Your instructions:
Repeat the data word for word. Do not include the pictures.

[Stored dataset items]
*** Block opens ***
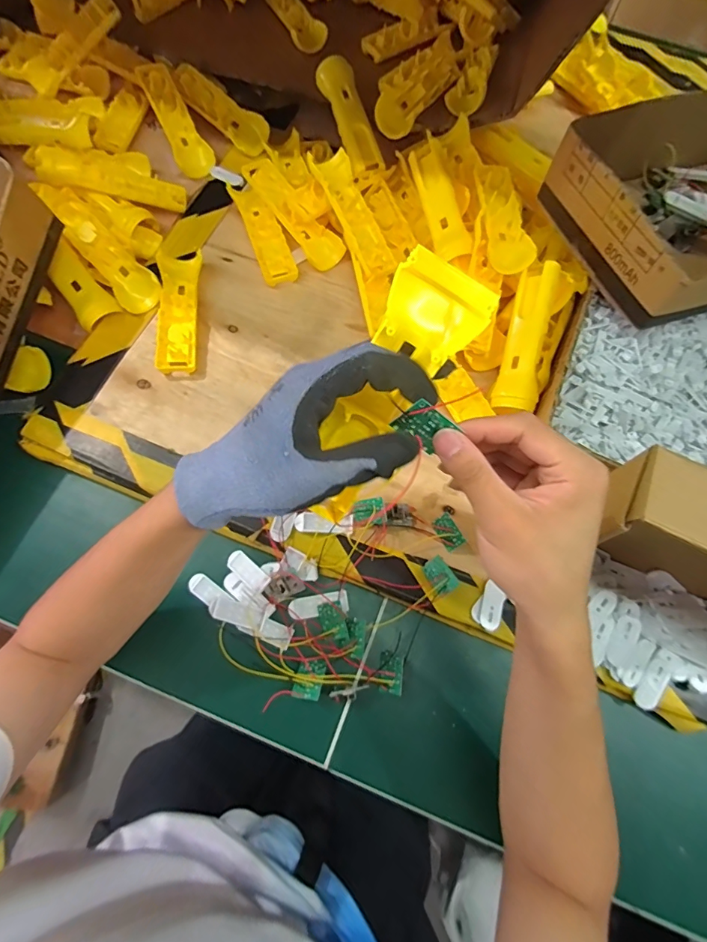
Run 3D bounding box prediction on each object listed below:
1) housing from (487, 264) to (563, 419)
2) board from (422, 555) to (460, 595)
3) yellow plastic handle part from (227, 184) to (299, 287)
[{"bbox_3d":[0.189,-0.141,0.481,0.040,0.030,0.157,13,93,5],"label":"housing"},{"bbox_3d":[0.085,0.103,0.433,0.024,0.004,0.034,-40,65,6],"label":"board"},{"bbox_3d":[-0.118,-0.311,0.569,0.042,0.014,0.165,-20,73,-9],"label":"yellow plastic handle part"}]

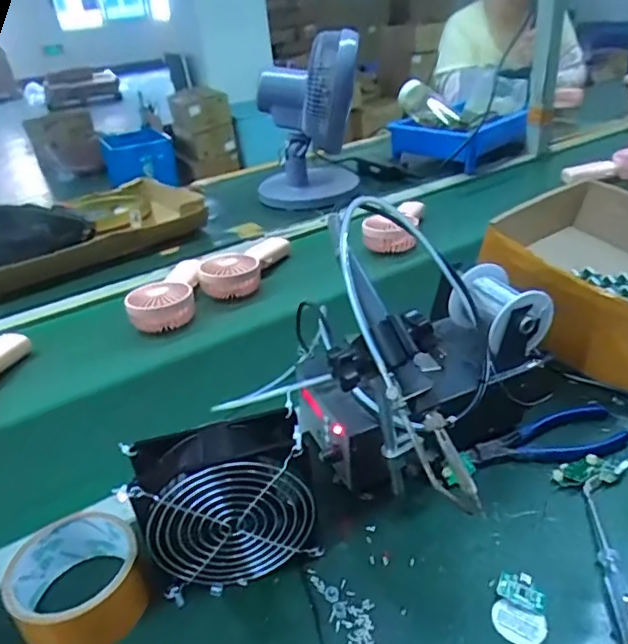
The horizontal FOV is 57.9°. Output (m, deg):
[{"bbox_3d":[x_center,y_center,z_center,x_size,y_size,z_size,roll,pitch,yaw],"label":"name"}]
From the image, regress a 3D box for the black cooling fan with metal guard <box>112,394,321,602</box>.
[{"bbox_3d":[-0.062,0.132,0.408,0.118,0.115,0.048,-11,32,-11],"label":"black cooling fan with metal guard"}]

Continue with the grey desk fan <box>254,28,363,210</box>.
[{"bbox_3d":[-0.013,-0.407,1.118,0.189,0.287,0.238,-5,31,3],"label":"grey desk fan"}]

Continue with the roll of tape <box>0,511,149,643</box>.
[{"bbox_3d":[-0.166,0.186,0.404,0.085,0.045,0.085,-3,31,2],"label":"roll of tape"}]

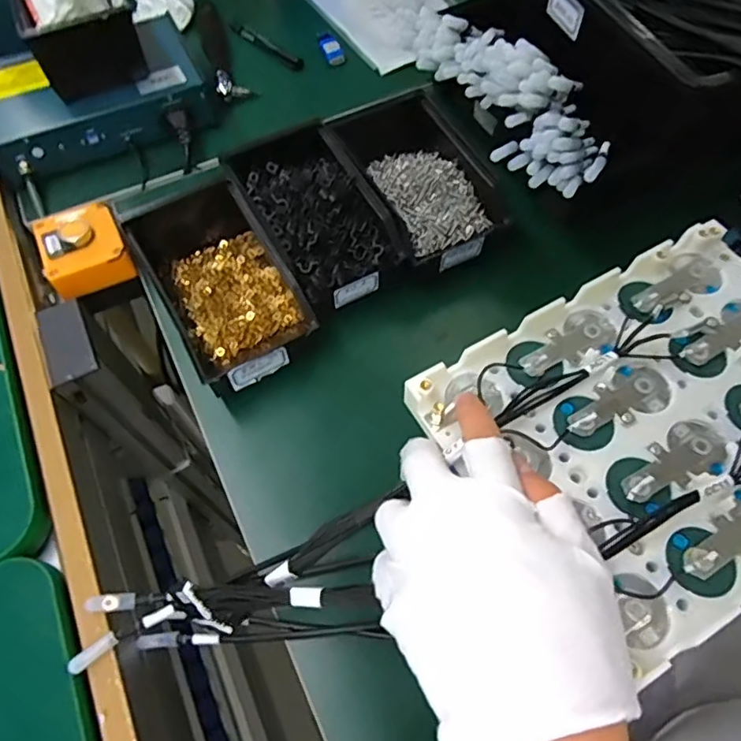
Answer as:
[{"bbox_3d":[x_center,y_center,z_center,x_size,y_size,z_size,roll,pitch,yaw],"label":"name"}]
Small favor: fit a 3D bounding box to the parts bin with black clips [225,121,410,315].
[{"bbox_3d":[-0.053,-0.140,0.523,0.102,0.057,0.189,-27,63,-13],"label":"parts bin with black clips"}]

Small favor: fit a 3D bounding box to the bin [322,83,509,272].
[{"bbox_3d":[0.040,-0.183,0.549,0.113,0.072,0.199,-28,64,-13],"label":"bin"}]

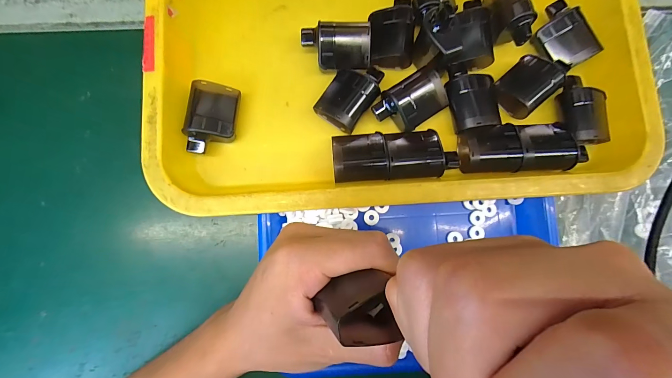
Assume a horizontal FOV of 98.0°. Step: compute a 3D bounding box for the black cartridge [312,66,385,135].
[{"bbox_3d":[0.011,-0.075,0.235,0.037,0.025,0.058,34,85,3],"label":"black cartridge"}]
*** Block closes ***
Answer space:
Run 3D bounding box prediction on each object listed below:
1) housing from (487, 264) to (563, 419)
2) board from (422, 555) to (460, 595)
3) yellow plastic handle part from (227, 184) to (299, 287)
[{"bbox_3d":[0.189,-0.141,0.481,0.040,0.030,0.157,13,93,5],"label":"housing"},{"bbox_3d":[0.085,0.103,0.433,0.024,0.004,0.034,-40,65,6],"label":"board"},{"bbox_3d":[-0.118,-0.311,0.569,0.042,0.014,0.165,-20,73,-9],"label":"yellow plastic handle part"}]

The horizontal FOV is 57.9°. Output (m, deg):
[{"bbox_3d":[x_center,y_center,z_center,x_size,y_size,z_size,roll,pitch,yaw],"label":"name"}]
From the image, regress a 3D box for the black cooling fan with metal guard <box>112,394,321,602</box>.
[{"bbox_3d":[-0.062,0.132,0.408,0.118,0.115,0.048,-11,32,-11],"label":"black cooling fan with metal guard"}]

Continue with the grey desk fan <box>254,28,363,210</box>.
[{"bbox_3d":[-0.013,-0.407,1.118,0.189,0.287,0.238,-5,31,3],"label":"grey desk fan"}]

Continue with the roll of tape <box>0,511,149,643</box>.
[{"bbox_3d":[-0.166,0.186,0.404,0.085,0.045,0.085,-3,31,2],"label":"roll of tape"}]

Answer as:
[{"bbox_3d":[x_center,y_center,z_center,x_size,y_size,z_size,roll,pitch,yaw],"label":"name"}]
Small favor: fit a 3D bounding box to the parts bin with black clips [225,121,410,315].
[{"bbox_3d":[-0.053,-0.140,0.523,0.102,0.057,0.189,-27,63,-13],"label":"parts bin with black clips"}]

Small favor: fit a 3D bounding box to the bin [322,83,509,272].
[{"bbox_3d":[0.040,-0.183,0.549,0.113,0.072,0.199,-28,64,-13],"label":"bin"}]

Assume a horizontal FOV of 98.0°. Step: compute a 3D bounding box for the black cartridge [312,66,385,135].
[{"bbox_3d":[0.011,-0.075,0.235,0.037,0.025,0.058,34,85,3],"label":"black cartridge"}]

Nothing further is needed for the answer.